__Exercise__: Within the listing below, the lines to output run from the one containing "Technical data" through the one containing "Ambient conditions"; copy them exactly and nothing else.

(Information)

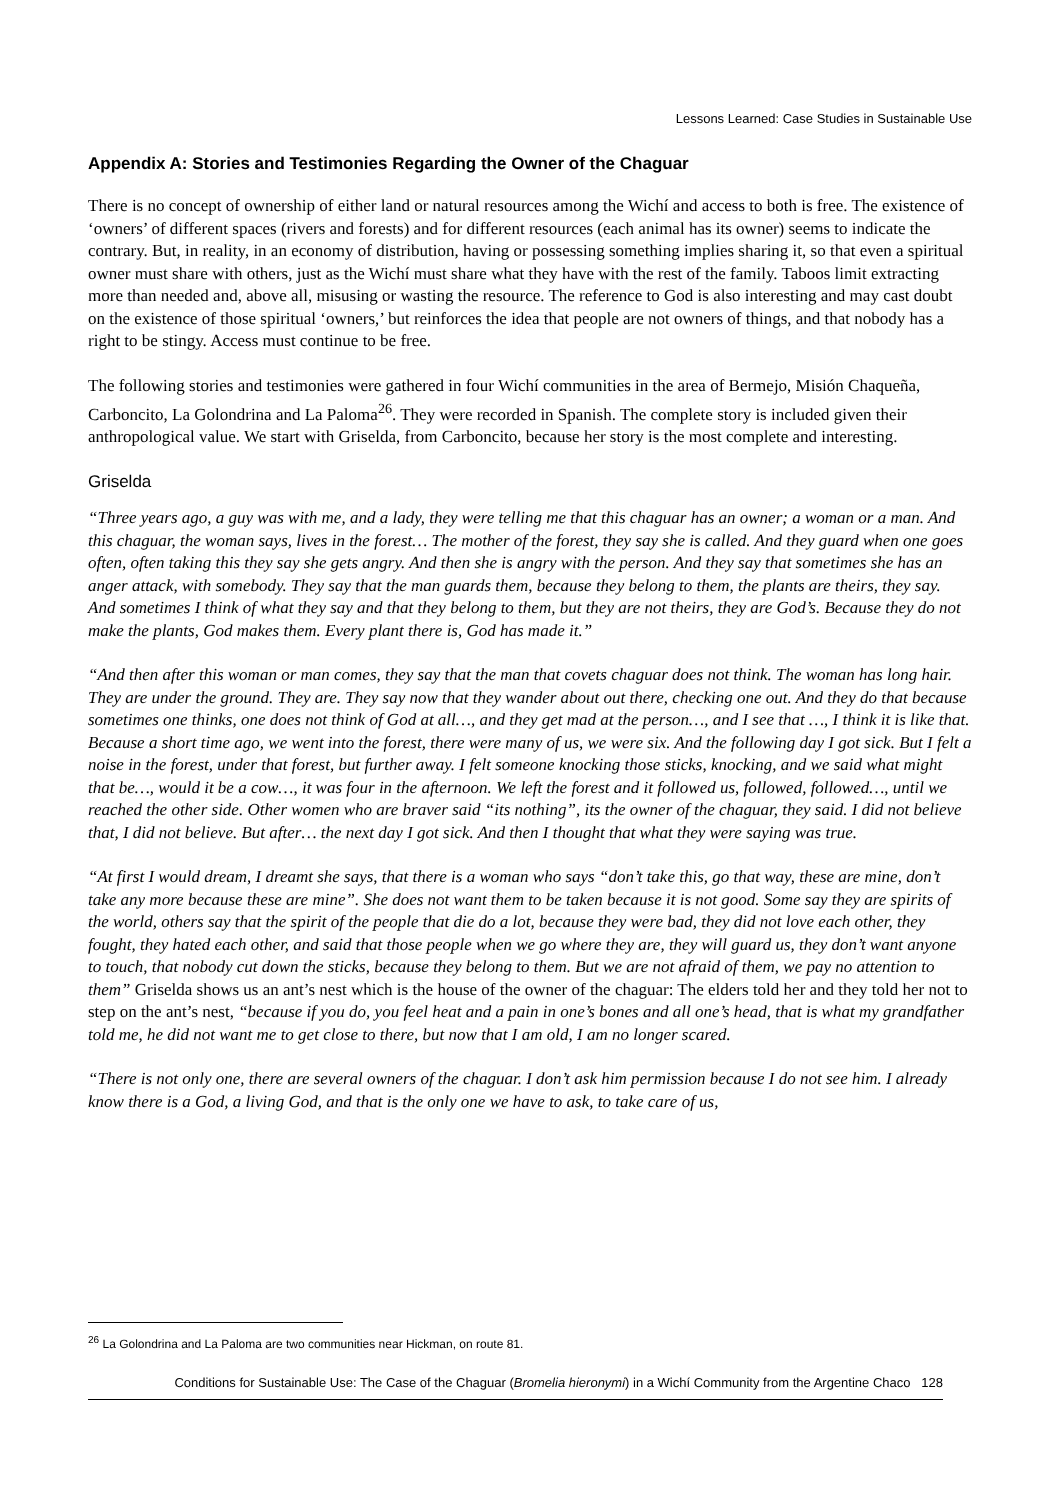Lessons Learned: Case Studies in Sustainable Use
Appendix A: Stories and Testimonies Regarding the Owner of the Chaguar
There is no concept of ownership of either land or natural resources among the Wichí and access to both is free. The existence of ‘owners’ of different spaces (rivers and forests) and for different resources (each animal has its owner) seems to indicate the contrary. But, in reality, in an economy of distribution, having or possessing something implies sharing it, so that even a spiritual owner must share with others, just as the Wichí must share what they have with the rest of the family. Taboos limit extracting more than needed and, above all, misusing or wasting the resource. The reference to God is also interesting and may cast doubt on the existence of those spiritual ‘owners,’ but reinforces the idea that people are not owners of things, and that nobody has a right to be stingy. Access must continue to be free.
The following stories and testimonies were gathered in four Wichí communities in the area of Bermejo, Misión Chaqueña, Carboncito, La Golondrina and La Paloma<sup>26</sup>. They were recorded in Spanish. The complete story is included given their anthropological value. We start with Griselda, from Carboncito, because her story is the most complete and interesting.
Griselda
“Three years ago, a guy was with me, and a lady, they were telling me that this chaguar has an owner; a woman or a man. And this chaguar, the woman says, lives in the forest… The mother of the forest, they say she is called. And they guard when one goes often, often taking this they say she gets angry. And then she is angry with the person. And they say that sometimes she has an anger attack, with somebody. They say that the man guards them, because they belong to them, the plants are theirs, they say. And sometimes I think of what they say and that they belong to them, but they are not theirs, they are God’s. Because they do not make the plants, God makes them. Every plant there is, God has made it.”
“And then after this woman or man comes, they say that the man that covets chaguar does not think. The woman has long hair. They are under the ground. They are. They say now that they wander about out there, checking one out. And they do that because sometimes one thinks, one does not think of God at all…, and they get mad at the person…, and I see that …, I think it is like that. Because a short time ago, we went into the forest, there were many of us, we were six. And the following day I got sick. But I felt a noise in the forest, under that forest, but further away. I felt someone knocking those sticks, knocking, and we said what might that be…, would it be a cow…, it was four in the afternoon. We left the forest and it followed us, followed, followed…, until we reached the other side. Other women who are braver said “its nothing”, its the owner of the chaguar, they said. I did not believe that, I did not believe. But after… the next day I got sick. And then I thought that what they were saying was true.
“At first I would dream, I dreamt she says, that there is a woman who says “don’t take this, go that way, these are mine, don’t take any more because these are mine”. She does not want them to be taken because it is not good. Some say they are spirits of the world, others say that the spirit of the people that die do a lot, because they were bad, they did not love each other, they fought, they hated each other, and said that those people when we go where they are, they will guard us, they don’t want anyone to touch, that nobody cut down the sticks, because they belong to them. But we are not afraid of them, we pay no attention to them” Griselda shows us an ant’s nest which is the house of the owner of the chaguar: The elders told her and they told her not to step on the ant’s nest, “because if you do, you feel heat and a pain in one’s bones and all one’s head, that is what my grandfather told me, he did not want me to get close to there, but now that I am old, I am no longer scared.
“There is not only one, there are several owners of the chaguar. I don’t ask him permission because I do not see him. I already know there is a God, a living God, and that is the only one we have to ask, to take care of us,
<sup>26</sup> La Golondrina and La Paloma are two communities near Hickman, on route 81.
Conditions for Sustainable Use: The Case of the Chaguar (Bromelia hieronymi) in a Wichí Community from the Argentine Chaco 128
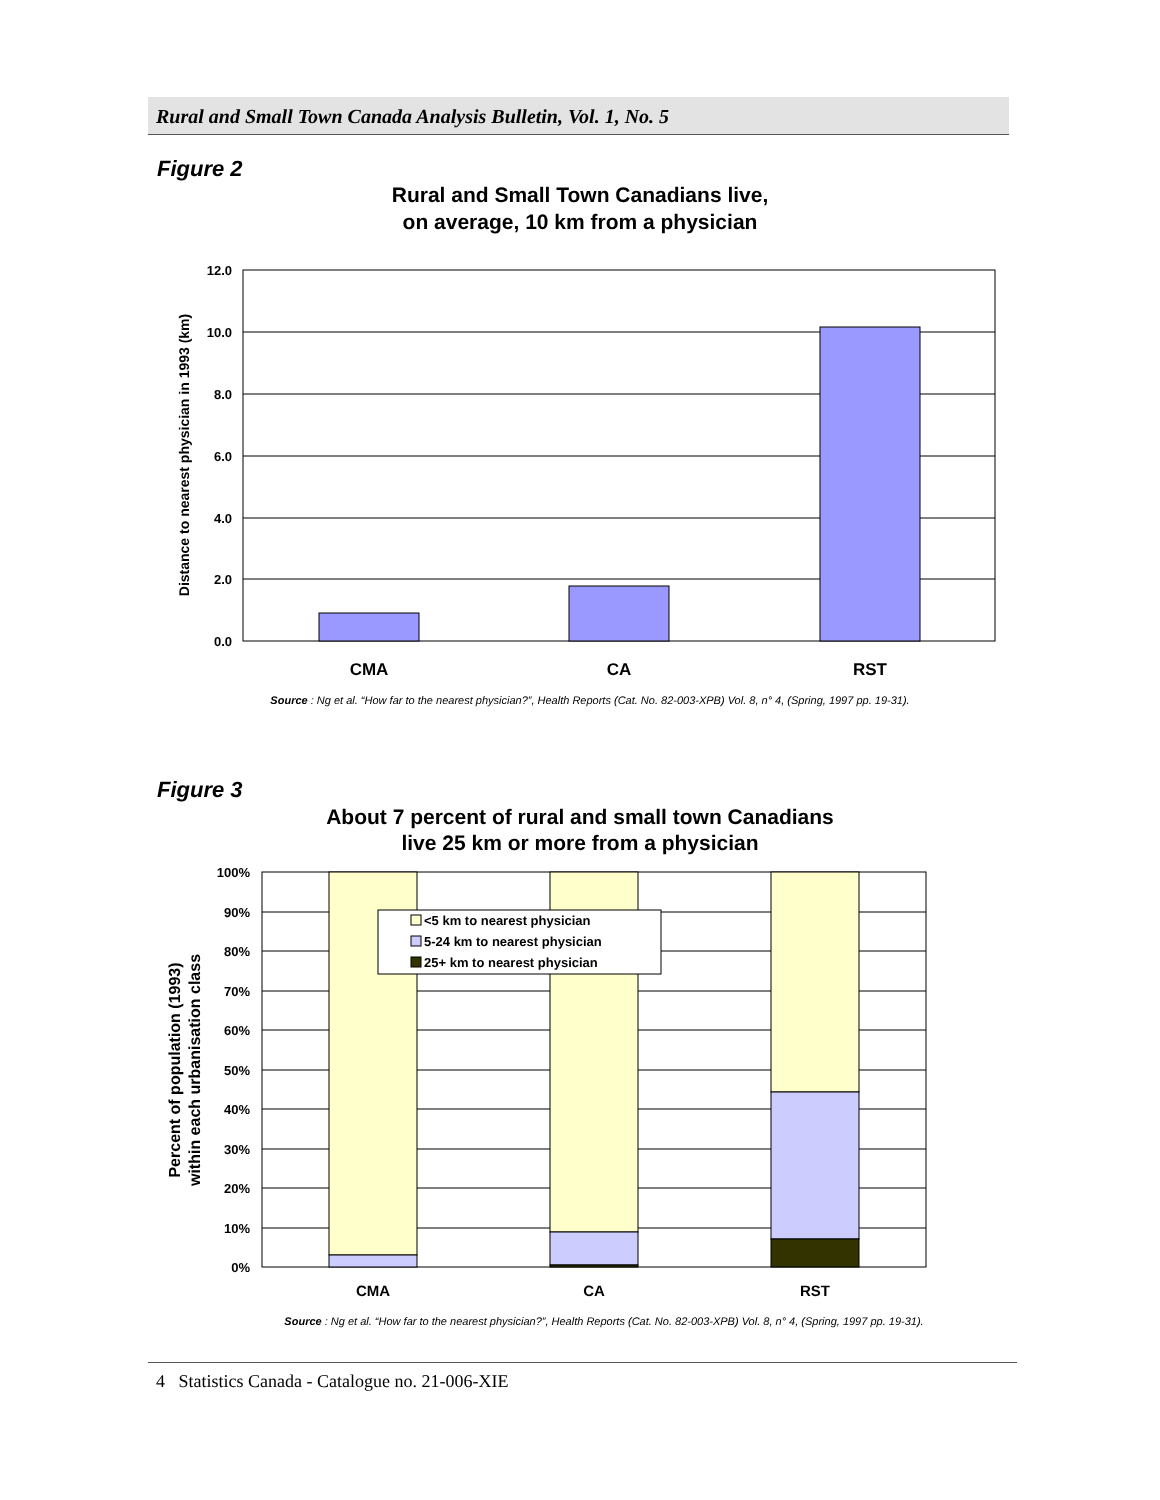Rural and Small Town Canada Analysis Bulletin, Vol. 1, No. 5
Figure 2
Rural and Small Town Canadians live,
on average, 10 km from a physician
12.0
10.0
8.0
6.0
4.0
2.0
0.0
CMA
CA
RST
Distance to nearest physician in 1993 (km)
Source : Ng et al. “How far to the nearest physician?”, Health Reports (Cat. No. 82-003-XPB) Vol. 8, n° 4, (Spring, 1997 pp. 19-31).
Figure 3
About 7 percent of rural and small town Canadians
live 25 km or more from a physician
<5 km to nearest physician
5-24 km to nearest physician
25+ km to nearest physician
100%
90%
80%
70%
60%
50%
40%
30%
20%
10%
0%
CMA
CA
RST
Percent of population (1993)
within each urbanisation class
Source : Ng et al. “How far to the nearest physician?”, Health Reports (Cat. No. 82-003-XPB) Vol. 8, n° 4, (Spring, 1997 pp. 19-31).
4 Statistics Canada - Catalogue no. 21-006-XIE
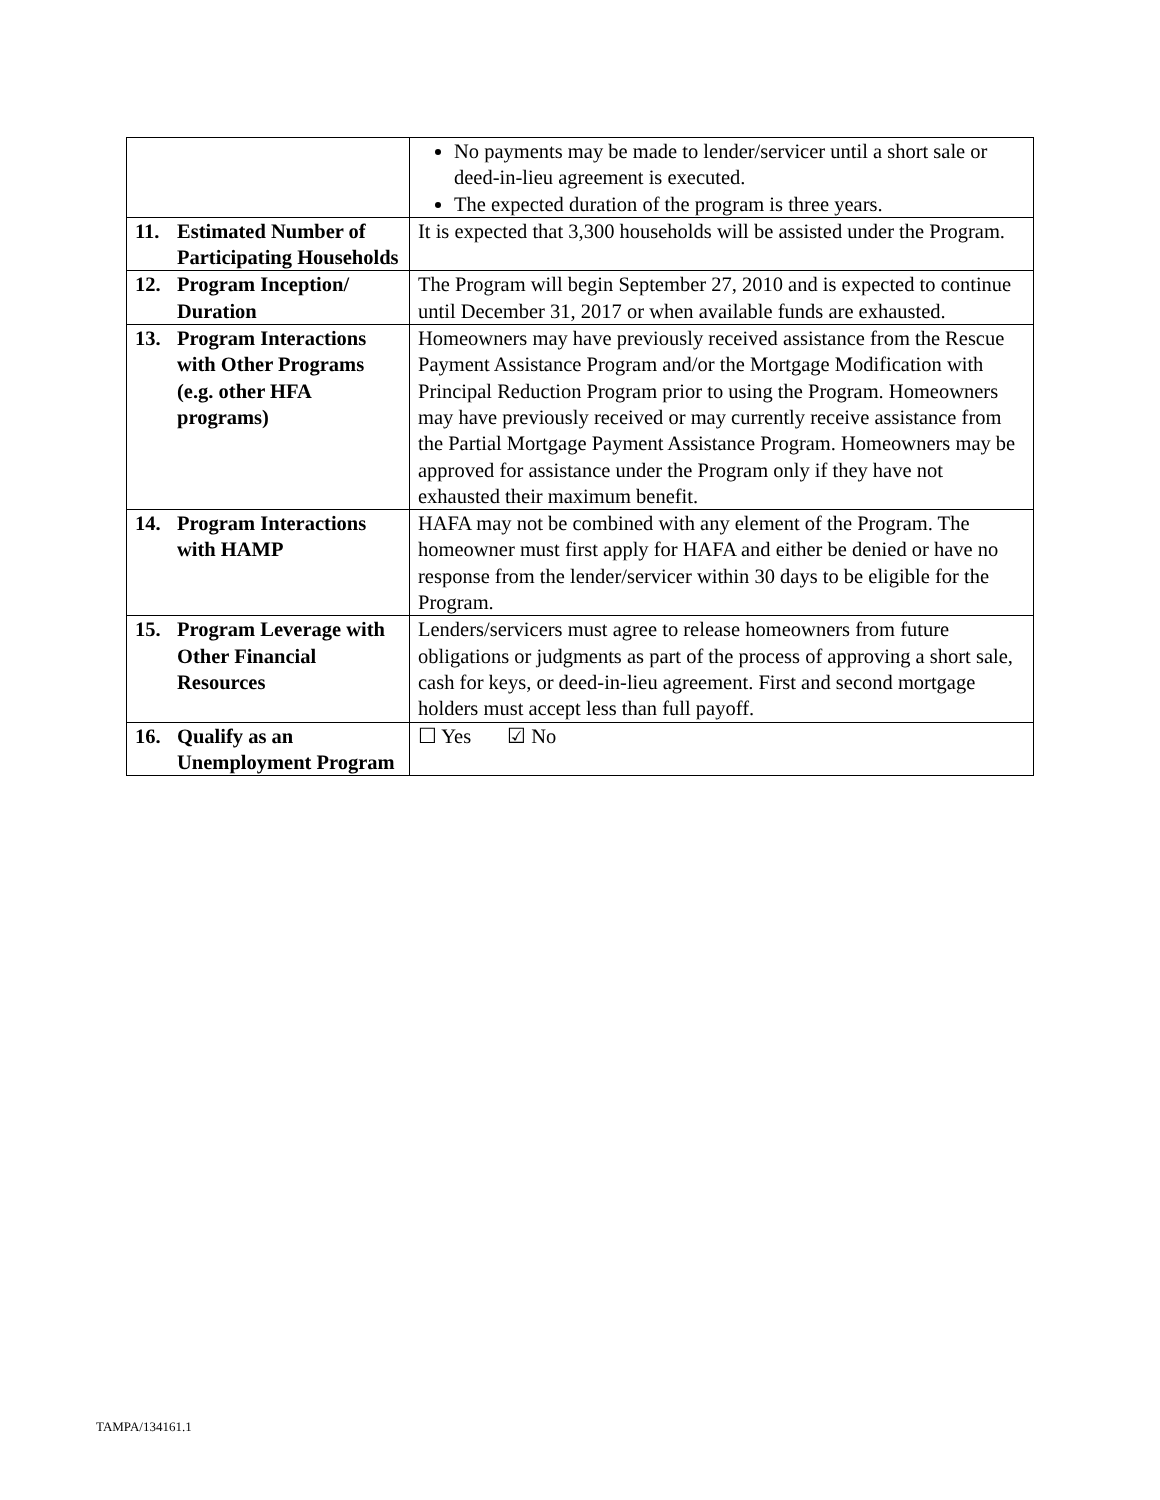| | No payments may be made to lender/servicer until a short sale or deed-in-lieu agreement is executed. The expected duration of the program is three years. |
| 11. Estimated Number of Participating Households | It is expected that 3,300 households will be assisted under the Program. |
| 12. Program Inception/ Duration | The Program will begin September 27, 2010 and is expected to continue until December 31, 2017 or when available funds are exhausted. |
| 13. Program Interactions with Other Programs (e.g. other HFA programs) | Homeowners may have previously received assistance from the Rescue Payment Assistance Program and/or the Mortgage Modification with Principal Reduction Program prior to using the Program. Homeowners may have previously received or may currently receive assistance from the Partial Mortgage Payment Assistance Program. Homeowners may be approved for assistance under the Program only if they have not exhausted their maximum benefit. |
| 14. Program Interactions with HAMP | HAFA may not be combined with any element of the Program. The homeowner must first apply for HAFA and either be denied or have no response from the lender/servicer within 30 days to be eligible for the Program. |
| 15. Program Leverage with Other Financial Resources | Lenders/servicers must agree to release homeowners from future obligations or judgments as part of the process of approving a short sale, cash for keys, or deed-in-lieu agreement. First and second mortgage holders must accept less than full payoff. |
| 16. Qualify as an Unemployment Program | ☐ Yes ☑ No |
TAMPA/134161.1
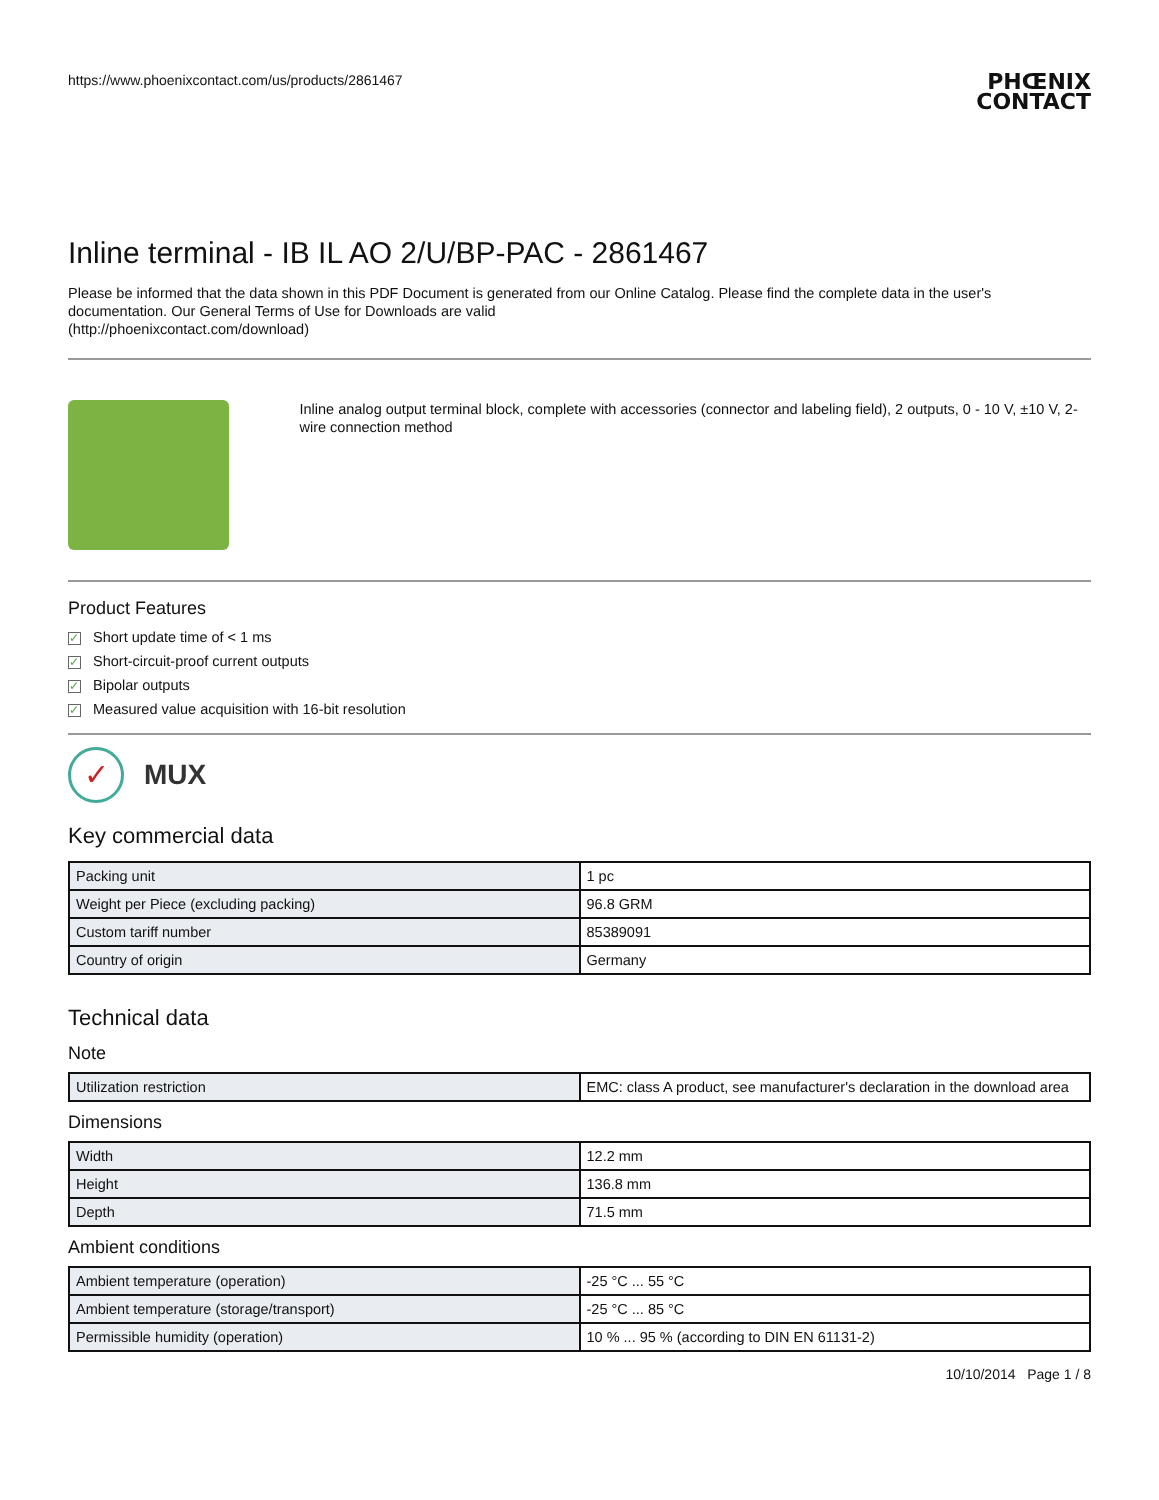https://www.phoenixcontact.com/us/products/2861467
PHŒNIX
CONTACT
Inline terminal - IB IL AO 2/U/BP-PAC - 2861467
Please be informed that the data shown in this PDF Document is generated from our Online Catalog. Please find the complete data in the user's documentation. Our General Terms of Use for Downloads are valid
(http://phoenixcontact.com/download)
Inline analog output terminal block, complete with accessories (connector and labeling field), 2 outputs, 0 - 10 V, ±10 V, 2-wire connection method
Product Features
✓ Short update time of < 1 ms
✓ Short-circuit-proof current outputs
✓ Bipolar outputs
✓ Measured value acquisition with 16-bit resolution
✓
MUX
Key commercial data
| Packing unit | 1 pc |
| Weight per Piece (excluding packing) | 96.8 GRM |
| Custom tariff number | 85389091 |
| Country of origin | Germany |
Technical data
Note
| Utilization restriction | EMC: class A product, see manufacturer's declaration in the download area |
Dimensions
| Width | 12.2 mm |
| Height | 136.8 mm |
| Depth | 71.5 mm |
Ambient conditions
| Ambient temperature (operation) | -25 °C ... 55 °C |
| Ambient temperature (storage/transport) | -25 °C ... 85 °C |
| Permissible humidity (operation) | 10 % ... 95 % (according to DIN EN 61131-2) |
10/10/2014 Page 1 / 8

(End Information)

__Exercise result__:
Technical data
Note
| Utilization restriction | EMC: class A product, see manufacturer's declaration in the download area |
Dimensions
| Width | 12.2 mm |
| Height | 136.8 mm |
| Depth | 71.5 mm |
Ambient conditions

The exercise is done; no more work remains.